Dünya'da
ekolojik dengenin tahrip olması ve özellikle gelişmiş ülkelerin gelişmekte olan
ülkelere kirlilik ihracı ve tüketimden beslenen kapitalist ekonomik düzenin
devamını temin eden teknoloji
transferleri, çevre sorunlarını global ölçekte sınırları aşan, yerelden ulusala
ve uluslararası boyutlara doğru taşınan bir sorun haline getirmiştir. Günümüzde
özellikle gelişmekte olan ülkelerde yaşanan hızlı nüfus artışı ve buna bağlı
olarak yaşanan bilinçsiz tüketim ve israf kültürü, çevresel değerlerin
bilinçsizce tahribi ve kirletilmesi, yaşanan
toplumsal dönüşüm ve değişimler, meydana gelen hızlı teknolojik değişim gibi
faktörler çevre sorunlarının başlıca nedenlerini oluşturmaktadır. Yaşanan bu
çevresel sorunların insanlığın ortak geleceğini tehdit eder boyutlara ulaşması
gerek küresel, gerek ulusal ve gerekse de yerel ölçekte çevre sorunları ve bu
sorunların çözümüne daha fazla önem verilmesi ve odaklanılması olgusunu da
beraberinde getirmiştir.

----------

# Görevler:
(1) Çevre sorunları metnine göre gelişmekte olan ülkelerdeki hızlı nüfus artışına bağlı olarak ne yaşanmaktadır?
(2) Çevre sorunları metnini son cümlesinden sonra devam ettirin.

# Verilen Bilgiler:

----------

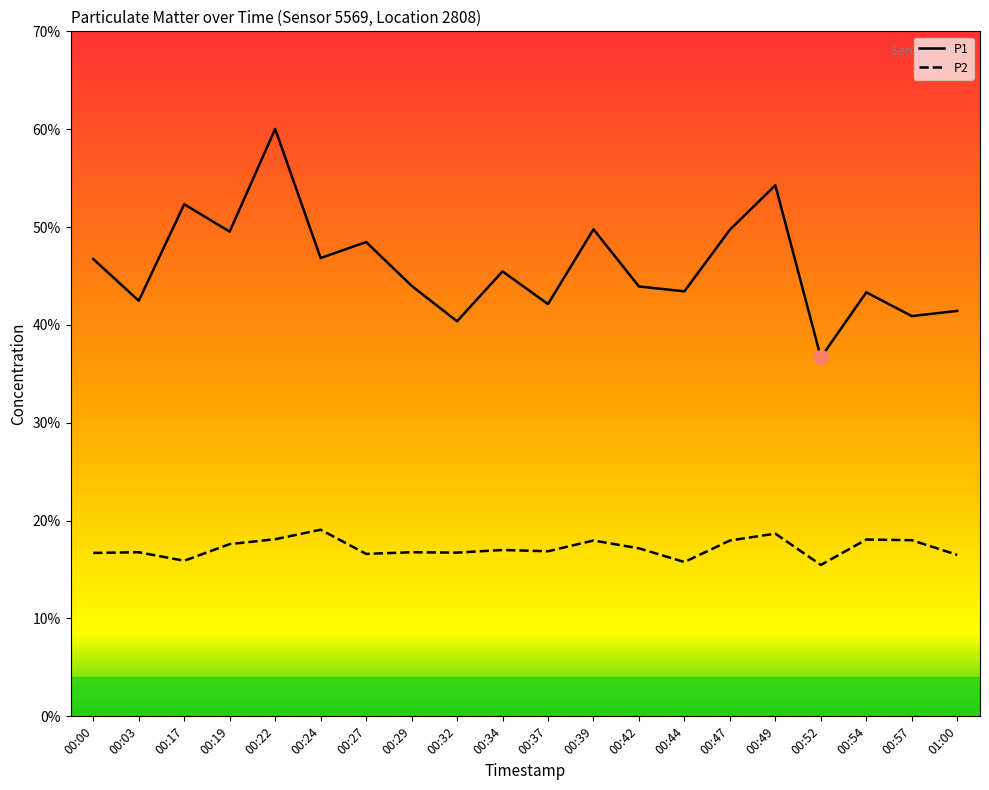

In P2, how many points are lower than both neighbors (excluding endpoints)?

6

----------

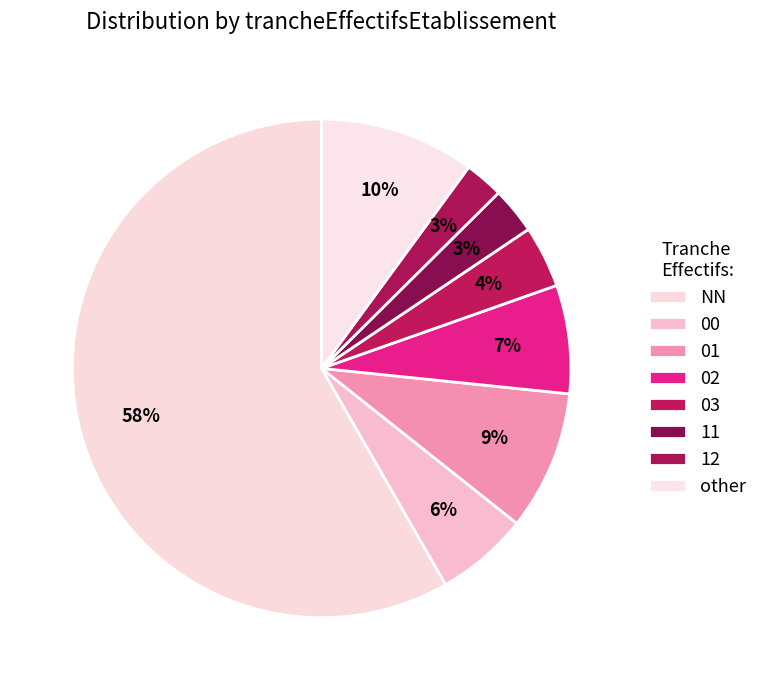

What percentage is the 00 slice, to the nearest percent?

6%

----------

# Alıştırma Cevapları:
(1) Bilinçsiz tüketim ve israf kültürü.

(2)
Tüm
Dünya'da olduğu gibi, Türkiye’de de çevresel zenginliklerin korunması, çevre
sorunlarının çözülebilmesi ve daha yaşanabilir bir çevrenin temin edilmesinde,
merkezi yönetimle birlikte yerel yönetimlerinde çok önemli yetki, görev ve sorumlulukları
bulunmaktadır.Yürürlükteki mevzuat irdelendiğinde, gerek 2872 sayılı çevre
kanununda ve bu kanunun uygulanmasına yönelik çıkarılan yönetmeliklerde ve
gerekse 5393 sayılı belediye kanunu ve 5216 sayılı büyükşehir belediye
kanunlarında özellikle belediyelere çevre sorunlarının çözümüne yönelik önemli
yetki, görev ve sorumlulukların yüklendiği görülmektedir. Ancak diğer hizmet
alanlarında olduğu gibi çevre sorunları ile mücadelede de yerel yönetimlerin ve
belediyelerin,etkin ve verimli olabilmeleri, mali ve idari açıdan güçlü
olmalarına bağlıdır.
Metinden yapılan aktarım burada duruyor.